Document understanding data

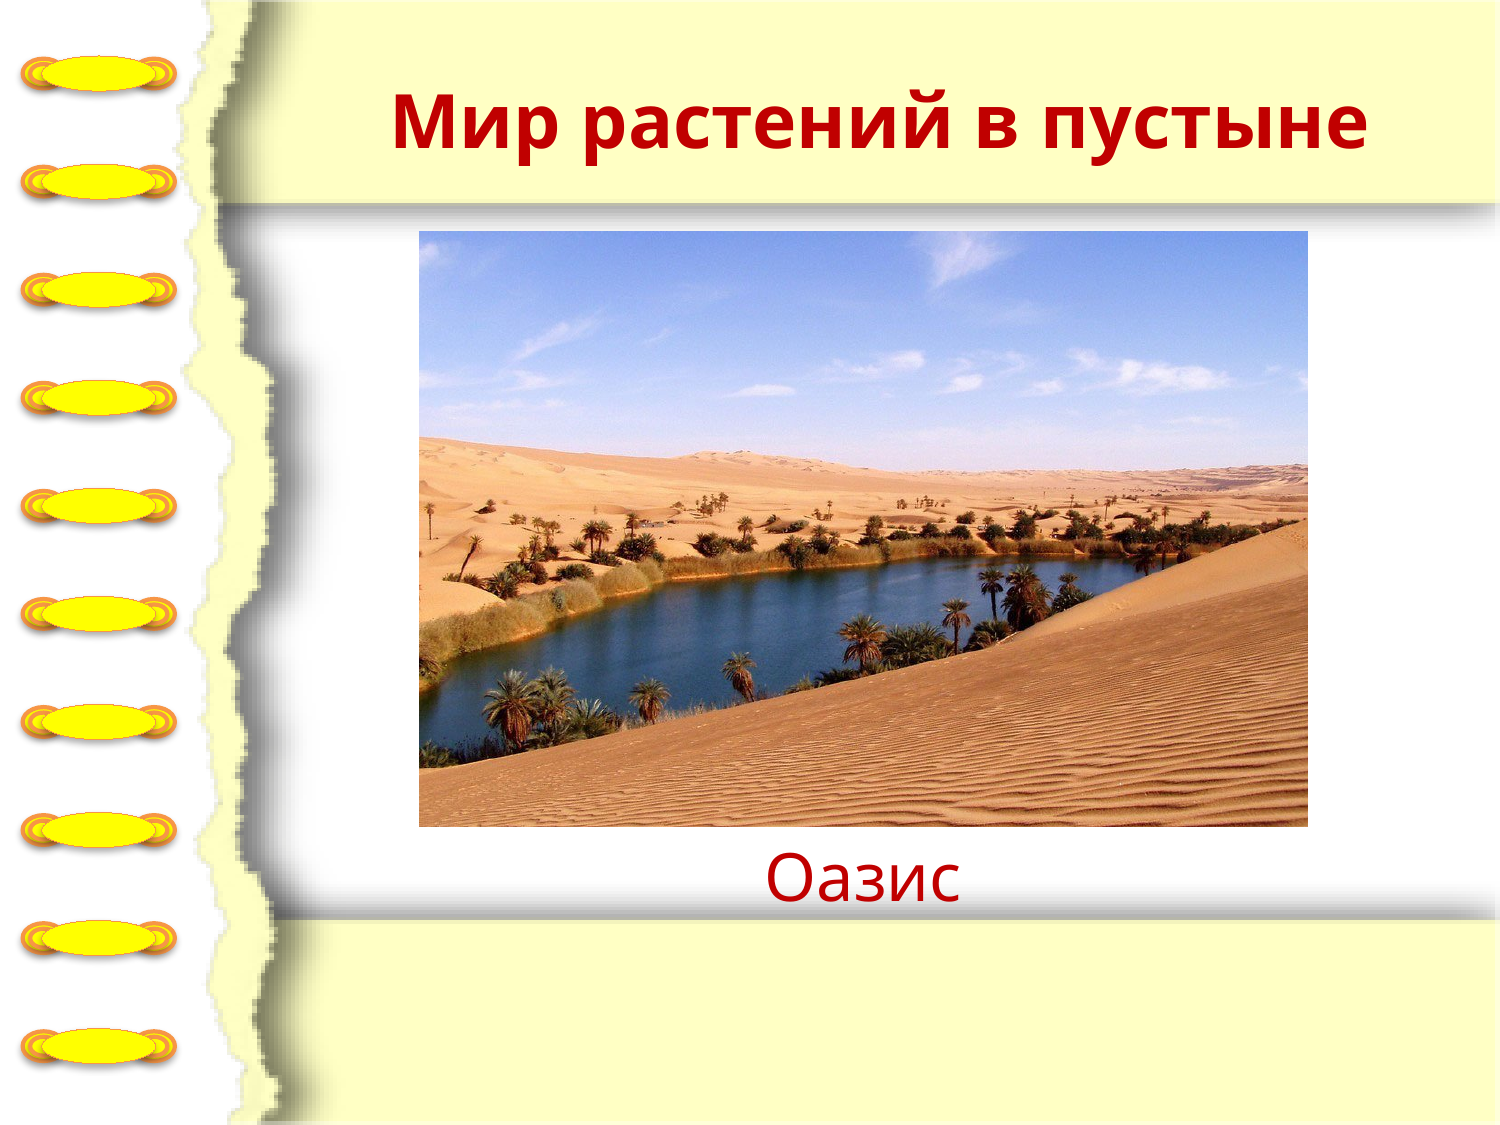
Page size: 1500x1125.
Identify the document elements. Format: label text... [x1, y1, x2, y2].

picture [418, 231, 1308, 828]
text_box Мир растений в пустыне [324, 66, 1435, 172]
text_box Оазис [419, 836, 1308, 922]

● About this task
Find the line that contains "Identify the document". Copy it and every line after it to the end of the records, exactly, and nothing more.

● Answer space
Identify the document elements. Format: label text... [x1, y1, x2, y2].

picture [418, 231, 1308, 828]
text_box Мир растений в пустыне [324, 66, 1435, 172]
text_box Оазис [419, 836, 1308, 922]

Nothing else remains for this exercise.